When you return the material, keep every line exactly as it is and omit the pictures.

STORED DATA Block Start

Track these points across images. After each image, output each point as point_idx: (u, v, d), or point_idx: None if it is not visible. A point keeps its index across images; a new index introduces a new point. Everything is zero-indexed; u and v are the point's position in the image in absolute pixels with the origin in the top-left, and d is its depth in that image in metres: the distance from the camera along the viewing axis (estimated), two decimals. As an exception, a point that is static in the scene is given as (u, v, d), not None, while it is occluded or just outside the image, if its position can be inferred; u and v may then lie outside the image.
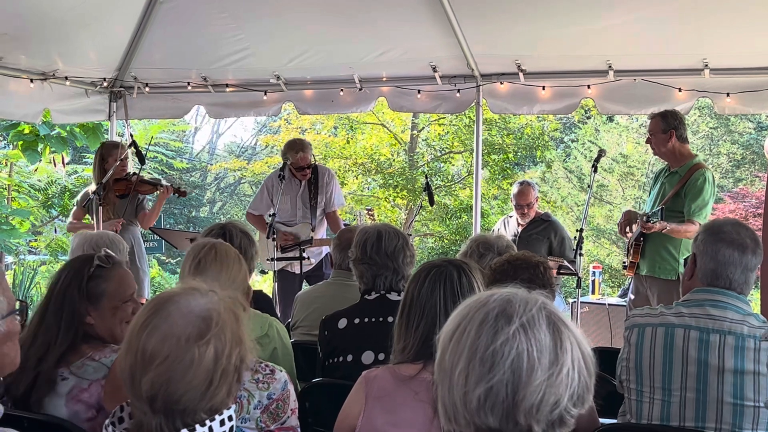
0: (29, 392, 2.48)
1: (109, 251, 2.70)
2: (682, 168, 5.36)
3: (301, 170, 6.35)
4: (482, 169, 10.61)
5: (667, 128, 5.36)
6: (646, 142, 5.61)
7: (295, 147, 6.36)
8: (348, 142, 16.92)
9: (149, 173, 6.92)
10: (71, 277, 2.60)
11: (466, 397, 1.37)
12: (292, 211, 6.45)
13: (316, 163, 6.54)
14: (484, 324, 1.39)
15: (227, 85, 7.26)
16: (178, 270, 4.83)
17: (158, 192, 6.45)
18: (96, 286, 2.60)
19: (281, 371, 2.44)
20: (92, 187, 6.32)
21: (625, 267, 5.71)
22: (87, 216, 6.41)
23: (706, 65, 5.97)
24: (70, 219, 6.87)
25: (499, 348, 1.35)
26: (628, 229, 5.60)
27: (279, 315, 4.88)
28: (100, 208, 5.93)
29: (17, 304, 1.91)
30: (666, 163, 5.61)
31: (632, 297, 5.62)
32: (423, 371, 2.34)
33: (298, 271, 6.09)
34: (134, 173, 6.43)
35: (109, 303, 2.60)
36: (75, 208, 6.64)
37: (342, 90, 7.08)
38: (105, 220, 6.10)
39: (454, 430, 1.44)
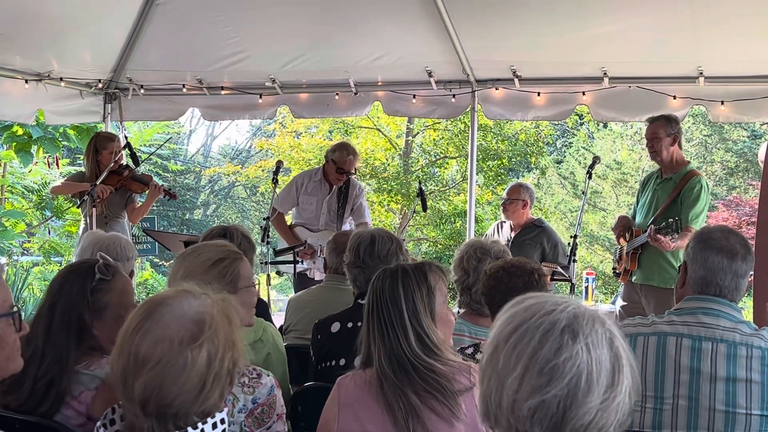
0: (36, 406, 2.43)
1: (106, 256, 2.65)
2: (677, 175, 5.33)
3: (341, 173, 6.19)
4: (477, 174, 10.61)
5: (671, 132, 5.34)
6: (649, 146, 5.43)
7: (348, 149, 6.24)
8: (343, 146, 16.84)
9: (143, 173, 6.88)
10: (76, 291, 2.54)
11: (515, 404, 1.36)
12: (316, 213, 6.28)
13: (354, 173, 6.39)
14: (549, 335, 1.36)
15: (222, 88, 7.25)
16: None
17: (148, 191, 6.42)
18: (99, 299, 2.55)
19: (268, 376, 2.42)
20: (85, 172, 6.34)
21: (617, 274, 5.68)
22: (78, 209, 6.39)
23: (701, 73, 5.99)
24: (58, 183, 6.84)
25: (561, 364, 1.34)
26: (622, 234, 5.59)
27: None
28: (94, 209, 5.92)
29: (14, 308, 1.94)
30: (656, 169, 5.60)
31: (623, 304, 5.59)
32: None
33: (315, 277, 5.92)
34: (127, 166, 6.43)
35: (113, 314, 2.54)
36: (67, 178, 6.62)
37: (337, 94, 7.07)
38: (99, 213, 6.07)
39: (492, 427, 1.43)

STORED DATA Block End

### ANSWER TO THIS TASK:
Track these points across images. After each image, output each point as point_idx: (u, v, d), or point_idx: None if it is not visible. A point keeps its index across images; a new index introduces a new point. Everything is zero-indexed; u and v are the point's position in the image in absolute pixels with the origin in the top-left, and d is its depth in that image in metres: the distance from the camera along the viewing axis (estimated), two decimals. As an exception, a point that is static in the scene is given as (u, v, d), not None, while it is occluded or just outside the image, if its position can be inferred; u and v may then lie outside the image.
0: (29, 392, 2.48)
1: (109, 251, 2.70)
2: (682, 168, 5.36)
3: (301, 170, 6.35)
4: (482, 169, 10.61)
5: (667, 128, 5.36)
6: (646, 142, 5.61)
7: (295, 147, 6.36)
8: (348, 142, 16.92)
9: (149, 173, 6.92)
10: (71, 277, 2.60)
11: (466, 397, 1.37)
12: (292, 211, 6.45)
13: (316, 163, 6.54)
14: (484, 324, 1.39)
15: (227, 85, 7.26)
16: (178, 270, 4.83)
17: (158, 192, 6.45)
18: (96, 286, 2.60)
19: (281, 371, 2.44)
20: (92, 187, 6.32)
21: (625, 267, 5.71)
22: (87, 216, 6.41)
23: (706, 65, 5.97)
24: (70, 219, 6.87)
25: (499, 348, 1.35)
26: (628, 229, 5.60)
27: (279, 315, 4.88)
28: (100, 208, 5.93)
29: (17, 304, 1.91)
30: (666, 163, 5.61)
31: (632, 297, 5.62)
32: (423, 371, 2.34)
33: (298, 271, 6.09)
34: (134, 173, 6.43)
35: (109, 303, 2.60)
36: (75, 208, 6.64)
37: (342, 90, 7.08)
38: (105, 220, 6.10)
39: (454, 430, 1.44)
0: (36, 406, 2.43)
1: (106, 256, 2.65)
2: (677, 175, 5.33)
3: (341, 173, 6.19)
4: (477, 174, 10.61)
5: (671, 132, 5.34)
6: (649, 146, 5.43)
7: (348, 149, 6.24)
8: (343, 146, 16.84)
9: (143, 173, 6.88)
10: (76, 291, 2.54)
11: (515, 404, 1.36)
12: (316, 213, 6.28)
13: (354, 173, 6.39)
14: (549, 335, 1.36)
15: (222, 88, 7.25)
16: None
17: (148, 191, 6.42)
18: (99, 299, 2.55)
19: (268, 376, 2.42)
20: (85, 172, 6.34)
21: (617, 274, 5.68)
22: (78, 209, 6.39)
23: (701, 73, 5.99)
24: (58, 183, 6.84)
25: (561, 364, 1.34)
26: (622, 234, 5.59)
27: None
28: (94, 209, 5.92)
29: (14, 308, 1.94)
30: (656, 169, 5.60)
31: (623, 304, 5.59)
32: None
33: (315, 277, 5.92)
34: (127, 166, 6.43)
35: (113, 314, 2.54)
36: (67, 178, 6.62)
37: (337, 94, 7.07)
38: (99, 213, 6.07)
39: (492, 427, 1.43)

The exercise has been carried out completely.